Un altro bel film, che ho avuto la fortuna di vedere gratis grazie all’anteprima nazionale, è stato “Edge of Tomorrow: Senza Domani”, con Tom Cruise e Emily Blunt. Tratto da una light novel giapponese, il film racconta dell’invasione aliena dei Mimics e della lotta senza quartiere fra essi e l’umanità. Il maggiore William Cage viene “infettato” dal loro potere e si trova a rivivere ogni volta lo stesso giorno: quando viene ucciso si risveglia il giorno prima come se non fosse successo niente, con l’invasione ancora alle porte.
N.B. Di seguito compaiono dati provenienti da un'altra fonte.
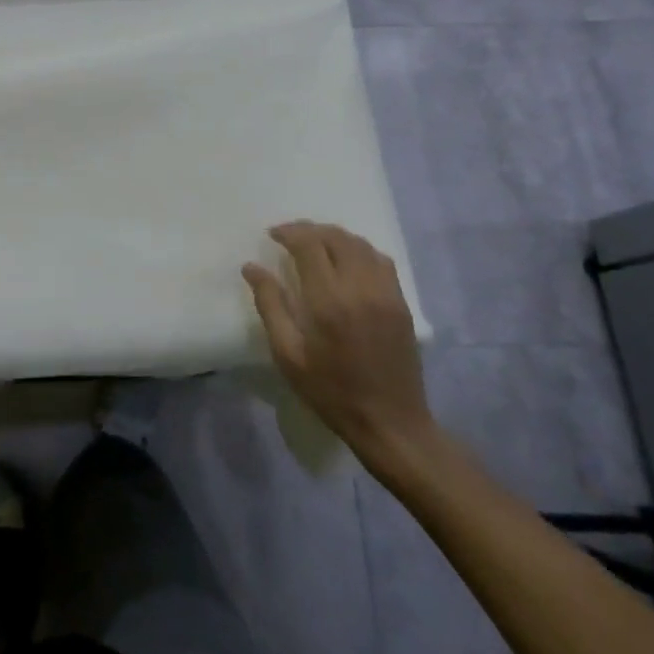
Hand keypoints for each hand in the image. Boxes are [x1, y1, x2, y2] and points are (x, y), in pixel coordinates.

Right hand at [244, 221, 434, 472]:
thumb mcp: (287, 354)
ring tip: (316, 244)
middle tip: (290, 237)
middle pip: (336, 238)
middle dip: (310, 230)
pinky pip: (381, 260)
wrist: (390, 423)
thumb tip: (251, 267)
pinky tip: (347, 260)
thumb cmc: (330, 391)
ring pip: (360, 244)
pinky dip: (360, 250)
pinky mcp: (401, 303)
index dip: (289, 232)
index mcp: (328, 300)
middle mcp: (360, 288)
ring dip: (335, 236)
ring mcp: (386, 293)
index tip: (272, 235)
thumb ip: (270, 305)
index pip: (309, 245)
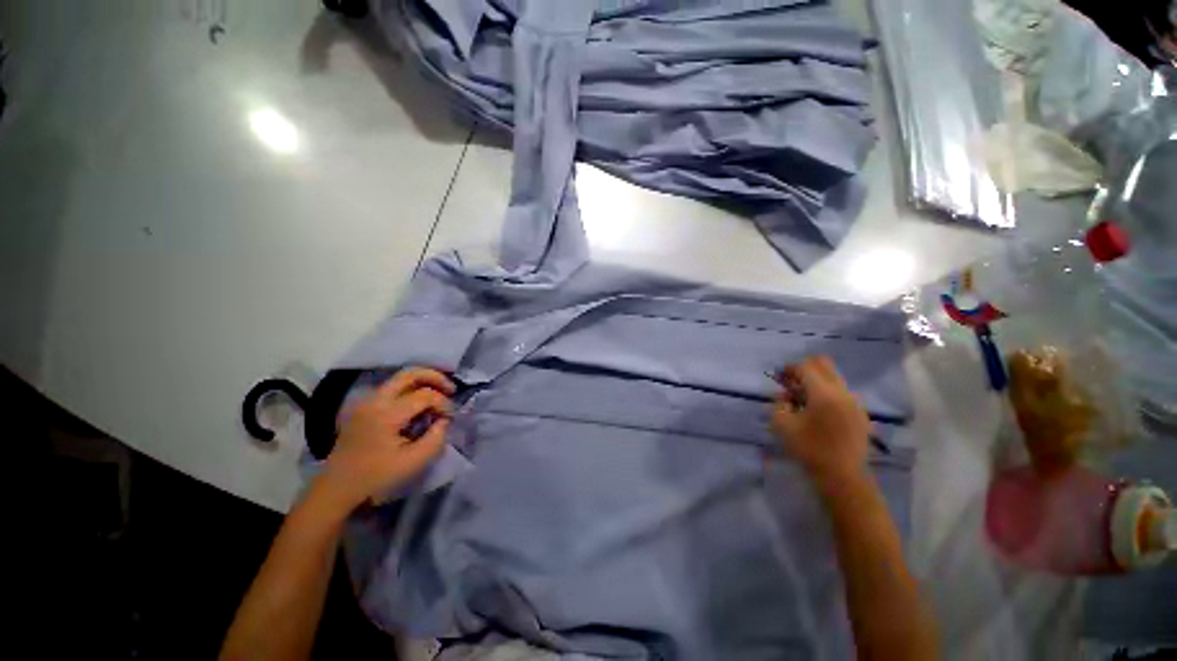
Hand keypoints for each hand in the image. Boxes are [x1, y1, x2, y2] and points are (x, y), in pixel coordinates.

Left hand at [312, 368, 454, 514]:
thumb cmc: (376, 477)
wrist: (337, 489)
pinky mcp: (363, 407)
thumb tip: (444, 420)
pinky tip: (419, 405)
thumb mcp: (414, 462)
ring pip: (400, 378)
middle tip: (451, 389)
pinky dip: (410, 390)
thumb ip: (436, 438)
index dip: (444, 403)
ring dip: (423, 382)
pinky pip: (391, 389)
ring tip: (439, 394)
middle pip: (410, 374)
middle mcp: (375, 400)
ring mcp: (366, 401)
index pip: (425, 395)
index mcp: (386, 413)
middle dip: (435, 377)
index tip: (450, 418)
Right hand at [770, 356, 871, 490]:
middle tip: (791, 380)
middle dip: (805, 368)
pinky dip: (828, 392)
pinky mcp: (861, 414)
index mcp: (823, 393)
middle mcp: (842, 392)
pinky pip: (843, 393)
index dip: (789, 368)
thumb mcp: (782, 424)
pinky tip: (819, 409)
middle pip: (825, 365)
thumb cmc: (808, 449)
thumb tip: (785, 395)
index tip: (778, 375)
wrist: (842, 477)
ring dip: (817, 380)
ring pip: (835, 378)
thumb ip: (779, 403)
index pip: (805, 367)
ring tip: (803, 397)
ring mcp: (855, 403)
Morte dopo morte, il maggiore Cage affinerà le sue capacità belliche fino a diventare un combattente eccezionale. La svolta nella storia avviene quando perde il suo straordinario dono e, a quel punto, dovrà giocarsi il tutto per tutto, con la sopravvivenza dell’umanità come posta in palio. Il film è piacevole, ben scritto e interpretato, divertente nei momenti giusti, adrenalinico e drammatico quando serve. La trama può sembrare banale, ma a conti fatti non lo è, merito di una regia che tiene lo spettatore sempre sul chi vive, pronta a cambiare registro al film quando è necessario. Il lieto fine può sembrare eccessivo ma c’è da considerare che si tratta di un film blockbuster con Tom Cruise e poi, vi assicuro, sarete i primi a desiderarlo alla fine della storia. 

L’ultimo in ordine di visione è stato “Maleficent”, il film Disney che tenta di offrire una nuova versione della fiaba della bella addormentata, stavolta dal lato dei cattivi, rappresentato per l’appunto dalla protagonista Malefica. Se non fosse stato per la mia ragazza, vi giuro, non sarei mai andato a vedere un simile film. Fare opera di revisionismo sulle fiabe è una cosa aberrante e del tutto contraria allo spirito delle fiabe stesso. In questo film, poi, il revisionismo si mischia al femminismo (tutte le donne del film sono brave, tutti gli uomini dei bastardi) ed il danno è compiuto: una delle icone malvagie più affascinanti dei film Disney, Malefica, viene stravolta e rovinata al punto da farla apparire buona. Già solo per questo motivo il film merita una stroncatura; aggiungeteci un trama scontata, senza sussulti o colpi di scena, e un paio di assurdità sparse qua e là, e il (desolante) quadro è completo.